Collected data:
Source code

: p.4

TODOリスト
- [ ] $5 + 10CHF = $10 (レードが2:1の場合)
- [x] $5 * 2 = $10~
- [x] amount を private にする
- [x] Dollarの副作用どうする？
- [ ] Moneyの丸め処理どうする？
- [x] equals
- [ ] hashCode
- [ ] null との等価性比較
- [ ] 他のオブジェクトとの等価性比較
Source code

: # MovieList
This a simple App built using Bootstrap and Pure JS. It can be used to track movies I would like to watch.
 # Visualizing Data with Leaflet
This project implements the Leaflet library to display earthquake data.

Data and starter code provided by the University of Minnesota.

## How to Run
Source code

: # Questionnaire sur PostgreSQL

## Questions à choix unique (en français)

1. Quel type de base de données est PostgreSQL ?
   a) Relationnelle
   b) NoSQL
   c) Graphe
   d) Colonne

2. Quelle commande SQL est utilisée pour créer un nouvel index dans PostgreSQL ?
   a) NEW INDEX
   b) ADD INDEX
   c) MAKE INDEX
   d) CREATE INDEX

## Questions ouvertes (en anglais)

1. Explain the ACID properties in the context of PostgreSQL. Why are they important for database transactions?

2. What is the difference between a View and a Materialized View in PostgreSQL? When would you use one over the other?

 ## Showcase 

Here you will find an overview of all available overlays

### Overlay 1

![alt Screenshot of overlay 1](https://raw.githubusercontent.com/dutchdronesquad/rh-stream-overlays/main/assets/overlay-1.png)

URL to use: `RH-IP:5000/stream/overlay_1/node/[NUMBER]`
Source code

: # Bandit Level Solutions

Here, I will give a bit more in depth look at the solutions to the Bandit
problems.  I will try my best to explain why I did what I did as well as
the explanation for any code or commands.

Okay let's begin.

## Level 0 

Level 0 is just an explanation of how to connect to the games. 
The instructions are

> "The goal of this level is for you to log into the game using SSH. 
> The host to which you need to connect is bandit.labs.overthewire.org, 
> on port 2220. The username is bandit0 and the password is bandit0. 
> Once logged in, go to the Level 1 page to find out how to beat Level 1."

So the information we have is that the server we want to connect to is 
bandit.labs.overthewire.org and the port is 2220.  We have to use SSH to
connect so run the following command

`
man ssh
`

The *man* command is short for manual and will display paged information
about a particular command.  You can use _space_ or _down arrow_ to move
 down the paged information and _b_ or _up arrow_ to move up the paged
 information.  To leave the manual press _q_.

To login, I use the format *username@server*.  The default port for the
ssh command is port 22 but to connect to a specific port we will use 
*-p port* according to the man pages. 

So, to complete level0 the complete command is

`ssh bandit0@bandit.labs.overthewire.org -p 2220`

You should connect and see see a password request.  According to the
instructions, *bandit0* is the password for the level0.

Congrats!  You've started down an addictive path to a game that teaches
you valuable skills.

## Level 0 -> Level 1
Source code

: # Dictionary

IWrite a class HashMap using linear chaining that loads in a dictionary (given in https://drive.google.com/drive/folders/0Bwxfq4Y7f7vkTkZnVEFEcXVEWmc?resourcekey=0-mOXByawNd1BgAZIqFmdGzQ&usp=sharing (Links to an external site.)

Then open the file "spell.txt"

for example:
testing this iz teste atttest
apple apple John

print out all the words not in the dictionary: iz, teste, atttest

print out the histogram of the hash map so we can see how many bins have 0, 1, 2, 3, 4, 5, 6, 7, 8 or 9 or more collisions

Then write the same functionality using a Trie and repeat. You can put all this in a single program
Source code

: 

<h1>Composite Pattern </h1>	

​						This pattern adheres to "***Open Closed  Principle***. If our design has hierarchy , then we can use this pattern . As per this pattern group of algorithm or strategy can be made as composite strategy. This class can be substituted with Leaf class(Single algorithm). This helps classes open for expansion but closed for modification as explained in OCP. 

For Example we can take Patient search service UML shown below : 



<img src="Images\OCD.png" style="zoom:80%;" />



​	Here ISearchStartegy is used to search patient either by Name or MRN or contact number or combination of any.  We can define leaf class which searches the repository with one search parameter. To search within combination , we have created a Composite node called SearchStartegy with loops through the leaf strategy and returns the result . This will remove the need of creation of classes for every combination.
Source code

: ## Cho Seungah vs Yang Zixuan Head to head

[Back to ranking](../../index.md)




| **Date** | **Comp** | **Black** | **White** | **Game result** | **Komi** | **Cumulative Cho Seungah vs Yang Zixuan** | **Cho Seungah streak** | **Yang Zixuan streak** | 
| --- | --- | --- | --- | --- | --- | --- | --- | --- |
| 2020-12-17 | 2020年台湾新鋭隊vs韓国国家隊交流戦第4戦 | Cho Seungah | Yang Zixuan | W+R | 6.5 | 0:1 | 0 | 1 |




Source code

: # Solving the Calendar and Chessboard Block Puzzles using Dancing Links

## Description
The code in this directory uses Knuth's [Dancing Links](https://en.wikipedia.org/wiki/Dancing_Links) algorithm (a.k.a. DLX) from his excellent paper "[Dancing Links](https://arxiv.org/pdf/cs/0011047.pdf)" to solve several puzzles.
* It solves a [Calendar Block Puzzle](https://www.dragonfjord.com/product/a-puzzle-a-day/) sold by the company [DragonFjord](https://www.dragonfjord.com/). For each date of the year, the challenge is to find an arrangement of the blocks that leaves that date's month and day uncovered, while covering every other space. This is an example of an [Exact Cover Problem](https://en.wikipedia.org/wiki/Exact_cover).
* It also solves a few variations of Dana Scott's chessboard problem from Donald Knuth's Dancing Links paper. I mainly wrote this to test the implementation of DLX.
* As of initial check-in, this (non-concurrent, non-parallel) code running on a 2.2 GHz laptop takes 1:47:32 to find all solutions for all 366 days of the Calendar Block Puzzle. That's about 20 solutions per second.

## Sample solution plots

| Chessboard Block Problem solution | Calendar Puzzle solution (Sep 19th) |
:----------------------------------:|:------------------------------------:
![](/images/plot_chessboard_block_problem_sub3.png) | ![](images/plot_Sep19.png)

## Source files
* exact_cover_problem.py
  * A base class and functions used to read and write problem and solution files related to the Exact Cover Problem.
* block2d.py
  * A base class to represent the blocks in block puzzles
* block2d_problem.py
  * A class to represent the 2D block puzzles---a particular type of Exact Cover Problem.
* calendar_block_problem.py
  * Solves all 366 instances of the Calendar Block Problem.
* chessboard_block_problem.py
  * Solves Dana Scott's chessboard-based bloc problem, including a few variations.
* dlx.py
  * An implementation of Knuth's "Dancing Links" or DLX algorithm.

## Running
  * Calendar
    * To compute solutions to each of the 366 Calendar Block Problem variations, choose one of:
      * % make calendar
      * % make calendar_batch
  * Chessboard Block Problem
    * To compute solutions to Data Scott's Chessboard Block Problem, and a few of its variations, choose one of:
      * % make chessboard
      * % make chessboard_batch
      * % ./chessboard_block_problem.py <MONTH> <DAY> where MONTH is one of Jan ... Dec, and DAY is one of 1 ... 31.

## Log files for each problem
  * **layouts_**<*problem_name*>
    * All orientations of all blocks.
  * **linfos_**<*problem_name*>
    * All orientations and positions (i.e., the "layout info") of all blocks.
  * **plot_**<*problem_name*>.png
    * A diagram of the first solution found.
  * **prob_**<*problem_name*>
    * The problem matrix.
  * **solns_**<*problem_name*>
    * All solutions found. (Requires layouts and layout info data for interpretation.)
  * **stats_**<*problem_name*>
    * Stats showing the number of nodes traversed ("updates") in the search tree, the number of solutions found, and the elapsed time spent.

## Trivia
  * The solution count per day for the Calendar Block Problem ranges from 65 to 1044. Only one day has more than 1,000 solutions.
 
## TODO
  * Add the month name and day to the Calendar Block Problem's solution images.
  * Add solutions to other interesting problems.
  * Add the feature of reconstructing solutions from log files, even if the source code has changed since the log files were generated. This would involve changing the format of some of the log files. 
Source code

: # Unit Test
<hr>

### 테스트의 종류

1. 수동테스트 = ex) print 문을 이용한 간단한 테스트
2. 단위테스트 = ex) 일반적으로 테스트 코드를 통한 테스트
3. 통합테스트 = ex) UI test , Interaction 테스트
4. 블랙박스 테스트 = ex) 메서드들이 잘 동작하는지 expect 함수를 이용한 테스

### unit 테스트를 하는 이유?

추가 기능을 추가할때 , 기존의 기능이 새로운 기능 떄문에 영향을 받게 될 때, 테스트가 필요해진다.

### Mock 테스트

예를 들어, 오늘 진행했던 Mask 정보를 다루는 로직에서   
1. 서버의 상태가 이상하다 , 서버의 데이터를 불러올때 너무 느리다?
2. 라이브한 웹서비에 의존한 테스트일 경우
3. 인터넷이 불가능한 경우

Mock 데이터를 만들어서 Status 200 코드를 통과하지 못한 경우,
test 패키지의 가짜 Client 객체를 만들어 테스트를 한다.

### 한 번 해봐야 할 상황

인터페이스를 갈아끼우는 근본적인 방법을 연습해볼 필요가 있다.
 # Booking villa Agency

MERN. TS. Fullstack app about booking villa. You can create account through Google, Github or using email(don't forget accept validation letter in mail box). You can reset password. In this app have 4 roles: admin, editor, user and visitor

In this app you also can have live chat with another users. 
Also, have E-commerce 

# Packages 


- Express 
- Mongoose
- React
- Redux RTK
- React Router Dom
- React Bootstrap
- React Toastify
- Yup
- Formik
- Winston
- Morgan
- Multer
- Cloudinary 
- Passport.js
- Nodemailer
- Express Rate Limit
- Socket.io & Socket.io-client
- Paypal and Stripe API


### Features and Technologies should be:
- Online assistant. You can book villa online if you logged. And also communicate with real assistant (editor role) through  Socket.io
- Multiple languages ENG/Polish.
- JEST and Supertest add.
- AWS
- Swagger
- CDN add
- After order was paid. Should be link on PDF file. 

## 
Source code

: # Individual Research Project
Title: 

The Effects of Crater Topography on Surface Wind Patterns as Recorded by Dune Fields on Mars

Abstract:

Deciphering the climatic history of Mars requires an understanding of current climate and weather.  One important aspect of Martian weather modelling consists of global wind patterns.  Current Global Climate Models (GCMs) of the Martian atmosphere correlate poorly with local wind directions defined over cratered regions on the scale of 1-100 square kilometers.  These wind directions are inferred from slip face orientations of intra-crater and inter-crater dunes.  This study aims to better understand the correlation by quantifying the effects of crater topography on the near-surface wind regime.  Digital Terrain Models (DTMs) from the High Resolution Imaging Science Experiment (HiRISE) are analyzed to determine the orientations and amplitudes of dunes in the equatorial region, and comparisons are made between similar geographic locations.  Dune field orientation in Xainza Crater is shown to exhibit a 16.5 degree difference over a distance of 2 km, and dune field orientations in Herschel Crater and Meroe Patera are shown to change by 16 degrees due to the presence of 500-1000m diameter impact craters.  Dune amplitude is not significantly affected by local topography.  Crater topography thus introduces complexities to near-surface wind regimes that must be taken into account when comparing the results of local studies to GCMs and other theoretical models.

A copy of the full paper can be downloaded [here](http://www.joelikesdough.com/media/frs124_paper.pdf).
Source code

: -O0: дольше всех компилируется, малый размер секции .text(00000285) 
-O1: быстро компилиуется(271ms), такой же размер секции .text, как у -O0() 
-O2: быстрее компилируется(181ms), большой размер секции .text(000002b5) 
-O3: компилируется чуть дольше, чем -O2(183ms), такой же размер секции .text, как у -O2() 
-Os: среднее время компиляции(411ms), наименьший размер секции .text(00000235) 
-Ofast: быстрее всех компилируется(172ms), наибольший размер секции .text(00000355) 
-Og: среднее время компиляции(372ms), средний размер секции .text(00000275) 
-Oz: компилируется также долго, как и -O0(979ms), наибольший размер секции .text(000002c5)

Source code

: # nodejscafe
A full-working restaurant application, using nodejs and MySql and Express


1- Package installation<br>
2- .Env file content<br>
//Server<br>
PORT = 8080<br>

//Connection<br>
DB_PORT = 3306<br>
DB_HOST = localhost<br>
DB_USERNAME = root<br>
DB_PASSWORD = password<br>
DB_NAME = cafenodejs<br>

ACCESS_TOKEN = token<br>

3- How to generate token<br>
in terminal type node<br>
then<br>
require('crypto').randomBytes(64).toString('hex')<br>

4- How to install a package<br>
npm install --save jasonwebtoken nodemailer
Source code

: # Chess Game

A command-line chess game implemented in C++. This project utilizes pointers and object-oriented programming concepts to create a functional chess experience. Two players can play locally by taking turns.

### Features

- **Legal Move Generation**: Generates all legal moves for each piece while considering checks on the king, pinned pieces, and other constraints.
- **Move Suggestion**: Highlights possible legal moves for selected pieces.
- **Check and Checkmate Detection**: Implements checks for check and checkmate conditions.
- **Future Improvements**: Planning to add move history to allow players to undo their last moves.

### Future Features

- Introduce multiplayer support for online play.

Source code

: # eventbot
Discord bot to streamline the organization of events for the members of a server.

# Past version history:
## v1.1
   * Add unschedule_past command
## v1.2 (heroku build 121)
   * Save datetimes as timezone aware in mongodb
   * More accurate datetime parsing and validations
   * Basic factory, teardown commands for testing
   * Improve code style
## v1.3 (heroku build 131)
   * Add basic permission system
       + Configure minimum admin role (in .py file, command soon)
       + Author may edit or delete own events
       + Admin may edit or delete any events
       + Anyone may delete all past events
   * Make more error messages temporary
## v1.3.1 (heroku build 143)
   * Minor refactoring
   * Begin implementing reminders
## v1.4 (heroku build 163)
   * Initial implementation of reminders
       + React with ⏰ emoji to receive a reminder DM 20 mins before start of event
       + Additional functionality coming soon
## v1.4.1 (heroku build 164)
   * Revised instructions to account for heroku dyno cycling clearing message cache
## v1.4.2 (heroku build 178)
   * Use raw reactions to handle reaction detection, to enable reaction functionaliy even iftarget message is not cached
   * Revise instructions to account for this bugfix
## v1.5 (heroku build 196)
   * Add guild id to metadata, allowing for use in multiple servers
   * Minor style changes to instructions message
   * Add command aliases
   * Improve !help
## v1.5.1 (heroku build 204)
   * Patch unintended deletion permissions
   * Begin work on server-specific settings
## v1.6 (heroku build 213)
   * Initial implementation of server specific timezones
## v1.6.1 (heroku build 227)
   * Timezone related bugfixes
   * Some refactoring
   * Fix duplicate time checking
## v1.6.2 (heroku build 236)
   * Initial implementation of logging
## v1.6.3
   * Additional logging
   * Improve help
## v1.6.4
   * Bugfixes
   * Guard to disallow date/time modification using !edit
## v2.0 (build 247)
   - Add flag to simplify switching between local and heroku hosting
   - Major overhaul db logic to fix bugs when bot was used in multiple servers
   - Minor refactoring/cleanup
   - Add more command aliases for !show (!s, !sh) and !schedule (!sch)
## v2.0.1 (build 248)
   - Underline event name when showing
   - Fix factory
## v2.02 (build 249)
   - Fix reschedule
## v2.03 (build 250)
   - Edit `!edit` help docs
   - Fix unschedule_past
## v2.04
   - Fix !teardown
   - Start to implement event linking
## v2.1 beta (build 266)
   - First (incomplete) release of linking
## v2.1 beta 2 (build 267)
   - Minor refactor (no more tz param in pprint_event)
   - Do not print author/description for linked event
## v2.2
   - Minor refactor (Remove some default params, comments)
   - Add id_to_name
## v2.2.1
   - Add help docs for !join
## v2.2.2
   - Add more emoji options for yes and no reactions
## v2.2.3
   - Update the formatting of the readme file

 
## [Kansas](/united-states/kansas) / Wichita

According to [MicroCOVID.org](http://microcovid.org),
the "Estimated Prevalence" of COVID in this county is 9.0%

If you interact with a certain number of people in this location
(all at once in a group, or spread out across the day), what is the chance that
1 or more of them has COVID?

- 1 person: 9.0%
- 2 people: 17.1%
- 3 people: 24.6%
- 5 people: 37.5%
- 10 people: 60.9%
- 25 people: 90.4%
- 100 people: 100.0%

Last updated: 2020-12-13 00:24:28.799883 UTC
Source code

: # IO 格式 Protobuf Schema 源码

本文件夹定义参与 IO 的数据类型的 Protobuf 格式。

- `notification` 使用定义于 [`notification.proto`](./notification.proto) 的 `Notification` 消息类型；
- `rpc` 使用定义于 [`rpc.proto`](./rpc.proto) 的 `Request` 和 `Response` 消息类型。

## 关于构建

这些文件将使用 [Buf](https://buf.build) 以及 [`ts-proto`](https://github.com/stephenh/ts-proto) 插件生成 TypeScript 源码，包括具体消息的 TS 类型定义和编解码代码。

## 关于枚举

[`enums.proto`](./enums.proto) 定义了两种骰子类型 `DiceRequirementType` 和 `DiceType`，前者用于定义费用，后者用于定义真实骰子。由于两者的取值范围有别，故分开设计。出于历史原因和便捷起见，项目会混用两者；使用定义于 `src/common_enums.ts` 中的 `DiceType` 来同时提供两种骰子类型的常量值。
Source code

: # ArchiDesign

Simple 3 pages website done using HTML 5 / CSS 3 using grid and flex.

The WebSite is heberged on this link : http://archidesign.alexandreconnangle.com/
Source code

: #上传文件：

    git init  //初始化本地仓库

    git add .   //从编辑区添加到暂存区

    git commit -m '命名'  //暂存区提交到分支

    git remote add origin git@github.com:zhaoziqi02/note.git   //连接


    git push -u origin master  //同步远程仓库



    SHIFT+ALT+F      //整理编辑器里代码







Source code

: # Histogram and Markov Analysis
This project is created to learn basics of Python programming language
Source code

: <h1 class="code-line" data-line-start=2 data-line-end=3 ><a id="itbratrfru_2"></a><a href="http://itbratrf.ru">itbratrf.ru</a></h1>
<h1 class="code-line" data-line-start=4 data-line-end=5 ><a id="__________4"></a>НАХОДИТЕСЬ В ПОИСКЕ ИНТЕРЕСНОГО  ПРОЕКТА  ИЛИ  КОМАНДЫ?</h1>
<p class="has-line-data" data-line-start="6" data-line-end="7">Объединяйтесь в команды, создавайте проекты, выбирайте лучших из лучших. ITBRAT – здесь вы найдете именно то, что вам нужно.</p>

* **The task**
The answer should hold only the lines from the start of the records above through the line containing "Screenshot of overlay", each set down exactly.

* **Response**
Source code

: p.4

TODOリスト
- [ ] $5 + 10CHF = $10 (レードが2:1の場合)
- [x] $5 * 2 = $10~
- [x] amount を private にする
- [x] Dollarの副作用どうする？
- [ ] Moneyの丸め処理どうする？
- [x] equals
- [ ] hashCode
- [ ] null との等価性比較
- [ ] 他のオブジェクトとの等価性比較
Source code

: # MovieList
This a simple App built using Bootstrap and Pure JS. It can be used to track movies I would like to watch.
 # Visualizing Data with Leaflet
This project implements the Leaflet library to display earthquake data.

Data and starter code provided by the University of Minnesota.

## How to Run
Source code

: # Questionnaire sur PostgreSQL

## Questions à choix unique (en français)

1. Quel type de base de données est PostgreSQL ?
   a) Relationnelle
   b) NoSQL
   c) Graphe
   d) Colonne

2. Quelle commande SQL est utilisée pour créer un nouvel index dans PostgreSQL ?
   a) NEW INDEX
   b) ADD INDEX
   c) MAKE INDEX
   d) CREATE INDEX

## Questions ouvertes (en anglais)

1. Explain the ACID properties in the context of PostgreSQL. Why are they important for database transactions?

2. What is the difference between a View and a Materialized View in PostgreSQL? When would you use one over the other?

 ## Showcase 

Here you will find an overview of all available overlays

### Overlay 1

![alt Screenshot of overlay 1](https://raw.githubusercontent.com/dutchdronesquad/rh-stream-overlays/main/assets/overlay-1.png)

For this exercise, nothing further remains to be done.